Copy out all the entries below, word for word.

#### RECORDS FOR PROCESSING

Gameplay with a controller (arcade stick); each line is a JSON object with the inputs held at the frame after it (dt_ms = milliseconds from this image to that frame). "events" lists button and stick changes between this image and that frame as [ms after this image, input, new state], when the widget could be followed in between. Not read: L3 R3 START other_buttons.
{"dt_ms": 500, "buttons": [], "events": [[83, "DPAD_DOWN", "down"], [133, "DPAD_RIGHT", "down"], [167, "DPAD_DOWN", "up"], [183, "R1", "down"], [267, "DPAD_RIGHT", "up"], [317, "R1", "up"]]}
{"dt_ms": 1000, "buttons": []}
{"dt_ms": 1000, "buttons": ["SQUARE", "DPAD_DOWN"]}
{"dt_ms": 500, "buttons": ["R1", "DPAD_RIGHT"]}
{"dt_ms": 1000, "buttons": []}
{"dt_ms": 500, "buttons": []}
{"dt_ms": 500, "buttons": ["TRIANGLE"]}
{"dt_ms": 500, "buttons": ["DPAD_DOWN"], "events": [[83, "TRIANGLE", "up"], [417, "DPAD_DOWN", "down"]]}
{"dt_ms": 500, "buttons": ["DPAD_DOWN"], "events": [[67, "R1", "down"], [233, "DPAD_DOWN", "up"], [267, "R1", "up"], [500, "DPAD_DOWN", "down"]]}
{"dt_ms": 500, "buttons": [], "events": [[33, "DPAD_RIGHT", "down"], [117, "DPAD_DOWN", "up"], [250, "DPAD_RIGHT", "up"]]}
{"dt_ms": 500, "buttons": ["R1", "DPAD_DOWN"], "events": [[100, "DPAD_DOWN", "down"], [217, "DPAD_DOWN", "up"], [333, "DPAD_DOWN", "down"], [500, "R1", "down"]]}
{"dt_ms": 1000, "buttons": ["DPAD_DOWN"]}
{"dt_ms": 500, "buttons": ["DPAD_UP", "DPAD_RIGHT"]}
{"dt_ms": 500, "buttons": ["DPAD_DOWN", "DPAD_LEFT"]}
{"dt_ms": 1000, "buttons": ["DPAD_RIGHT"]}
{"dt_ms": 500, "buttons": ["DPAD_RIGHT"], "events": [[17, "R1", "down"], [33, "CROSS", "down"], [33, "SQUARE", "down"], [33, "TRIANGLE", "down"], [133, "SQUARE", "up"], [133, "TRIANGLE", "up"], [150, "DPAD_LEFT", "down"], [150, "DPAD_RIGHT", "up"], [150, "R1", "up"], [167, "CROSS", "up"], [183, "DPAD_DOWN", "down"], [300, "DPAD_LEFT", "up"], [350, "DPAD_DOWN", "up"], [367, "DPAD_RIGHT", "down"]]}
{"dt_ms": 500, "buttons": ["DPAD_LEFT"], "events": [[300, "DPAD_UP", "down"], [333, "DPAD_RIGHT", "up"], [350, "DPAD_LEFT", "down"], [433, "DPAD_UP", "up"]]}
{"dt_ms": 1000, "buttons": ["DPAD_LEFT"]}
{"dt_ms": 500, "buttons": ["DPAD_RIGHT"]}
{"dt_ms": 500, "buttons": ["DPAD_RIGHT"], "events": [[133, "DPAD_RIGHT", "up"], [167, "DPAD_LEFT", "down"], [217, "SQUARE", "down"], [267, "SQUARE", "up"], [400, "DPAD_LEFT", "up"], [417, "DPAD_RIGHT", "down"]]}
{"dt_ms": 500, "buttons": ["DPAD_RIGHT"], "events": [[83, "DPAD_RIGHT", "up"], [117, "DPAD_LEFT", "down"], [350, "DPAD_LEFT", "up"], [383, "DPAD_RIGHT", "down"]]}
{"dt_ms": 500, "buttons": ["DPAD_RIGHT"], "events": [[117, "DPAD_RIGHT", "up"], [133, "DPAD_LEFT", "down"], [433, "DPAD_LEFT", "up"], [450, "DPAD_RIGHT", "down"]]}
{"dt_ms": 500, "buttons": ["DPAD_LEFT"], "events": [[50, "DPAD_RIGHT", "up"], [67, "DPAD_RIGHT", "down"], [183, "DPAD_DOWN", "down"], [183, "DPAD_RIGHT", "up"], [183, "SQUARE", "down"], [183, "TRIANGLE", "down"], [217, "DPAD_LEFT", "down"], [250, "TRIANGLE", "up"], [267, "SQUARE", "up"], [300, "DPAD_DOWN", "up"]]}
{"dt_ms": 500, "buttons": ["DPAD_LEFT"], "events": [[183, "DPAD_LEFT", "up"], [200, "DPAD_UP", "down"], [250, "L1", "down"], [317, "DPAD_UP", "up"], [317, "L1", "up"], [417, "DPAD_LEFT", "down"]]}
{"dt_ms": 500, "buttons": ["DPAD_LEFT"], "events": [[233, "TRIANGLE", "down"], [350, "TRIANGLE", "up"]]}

########

__RESULT__:
Gameplay with a controller (arcade stick); each line is a JSON object with the inputs held at the frame after it (dt_ms = milliseconds from this image to that frame). "events" lists button and stick changes between this image and that frame as [ms after this image, input, new state], when the widget could be followed in between. Not read: L3 R3 START other_buttons.
{"dt_ms": 500, "buttons": [], "events": [[83, "DPAD_DOWN", "down"], [133, "DPAD_RIGHT", "down"], [167, "DPAD_DOWN", "up"], [183, "R1", "down"], [267, "DPAD_RIGHT", "up"], [317, "R1", "up"]]}
{"dt_ms": 1000, "buttons": []}
{"dt_ms": 1000, "buttons": ["SQUARE", "DPAD_DOWN"]}
{"dt_ms": 500, "buttons": ["R1", "DPAD_RIGHT"]}
{"dt_ms": 1000, "buttons": []}
{"dt_ms": 500, "buttons": []}
{"dt_ms": 500, "buttons": ["TRIANGLE"]}
{"dt_ms": 500, "buttons": ["DPAD_DOWN"], "events": [[83, "TRIANGLE", "up"], [417, "DPAD_DOWN", "down"]]}
{"dt_ms": 500, "buttons": ["DPAD_DOWN"], "events": [[67, "R1", "down"], [233, "DPAD_DOWN", "up"], [267, "R1", "up"], [500, "DPAD_DOWN", "down"]]}
{"dt_ms": 500, "buttons": [], "events": [[33, "DPAD_RIGHT", "down"], [117, "DPAD_DOWN", "up"], [250, "DPAD_RIGHT", "up"]]}
{"dt_ms": 500, "buttons": ["R1", "DPAD_DOWN"], "events": [[100, "DPAD_DOWN", "down"], [217, "DPAD_DOWN", "up"], [333, "DPAD_DOWN", "down"], [500, "R1", "down"]]}
{"dt_ms": 1000, "buttons": ["DPAD_DOWN"]}
{"dt_ms": 500, "buttons": ["DPAD_UP", "DPAD_RIGHT"]}
{"dt_ms": 500, "buttons": ["DPAD_DOWN", "DPAD_LEFT"]}
{"dt_ms": 1000, "buttons": ["DPAD_RIGHT"]}
{"dt_ms": 500, "buttons": ["DPAD_RIGHT"], "events": [[17, "R1", "down"], [33, "CROSS", "down"], [33, "SQUARE", "down"], [33, "TRIANGLE", "down"], [133, "SQUARE", "up"], [133, "TRIANGLE", "up"], [150, "DPAD_LEFT", "down"], [150, "DPAD_RIGHT", "up"], [150, "R1", "up"], [167, "CROSS", "up"], [183, "DPAD_DOWN", "down"], [300, "DPAD_LEFT", "up"], [350, "DPAD_DOWN", "up"], [367, "DPAD_RIGHT", "down"]]}
{"dt_ms": 500, "buttons": ["DPAD_LEFT"], "events": [[300, "DPAD_UP", "down"], [333, "DPAD_RIGHT", "up"], [350, "DPAD_LEFT", "down"], [433, "DPAD_UP", "up"]]}
{"dt_ms": 1000, "buttons": ["DPAD_LEFT"]}
{"dt_ms": 500, "buttons": ["DPAD_RIGHT"]}
{"dt_ms": 500, "buttons": ["DPAD_RIGHT"], "events": [[133, "DPAD_RIGHT", "up"], [167, "DPAD_LEFT", "down"], [217, "SQUARE", "down"], [267, "SQUARE", "up"], [400, "DPAD_LEFT", "up"], [417, "DPAD_RIGHT", "down"]]}
{"dt_ms": 500, "buttons": ["DPAD_RIGHT"], "events": [[83, "DPAD_RIGHT", "up"], [117, "DPAD_LEFT", "down"], [350, "DPAD_LEFT", "up"], [383, "DPAD_RIGHT", "down"]]}
{"dt_ms": 500, "buttons": ["DPAD_RIGHT"], "events": [[117, "DPAD_RIGHT", "up"], [133, "DPAD_LEFT", "down"], [433, "DPAD_LEFT", "up"], [450, "DPAD_RIGHT", "down"]]}
{"dt_ms": 500, "buttons": ["DPAD_LEFT"], "events": [[50, "DPAD_RIGHT", "up"], [67, "DPAD_RIGHT", "down"], [183, "DPAD_DOWN", "down"], [183, "DPAD_RIGHT", "up"], [183, "SQUARE", "down"], [183, "TRIANGLE", "down"], [217, "DPAD_LEFT", "down"], [250, "TRIANGLE", "up"], [267, "SQUARE", "up"], [300, "DPAD_DOWN", "up"]]}
{"dt_ms": 500, "buttons": ["DPAD_LEFT"], "events": [[183, "DPAD_LEFT", "up"], [200, "DPAD_UP", "down"], [250, "L1", "down"], [317, "DPAD_UP", "up"], [317, "L1", "up"], [417, "DPAD_LEFT", "down"]]}
{"dt_ms": 500, "buttons": ["DPAD_LEFT"], "events": [[233, "TRIANGLE", "down"], [350, "TRIANGLE", "up"]]}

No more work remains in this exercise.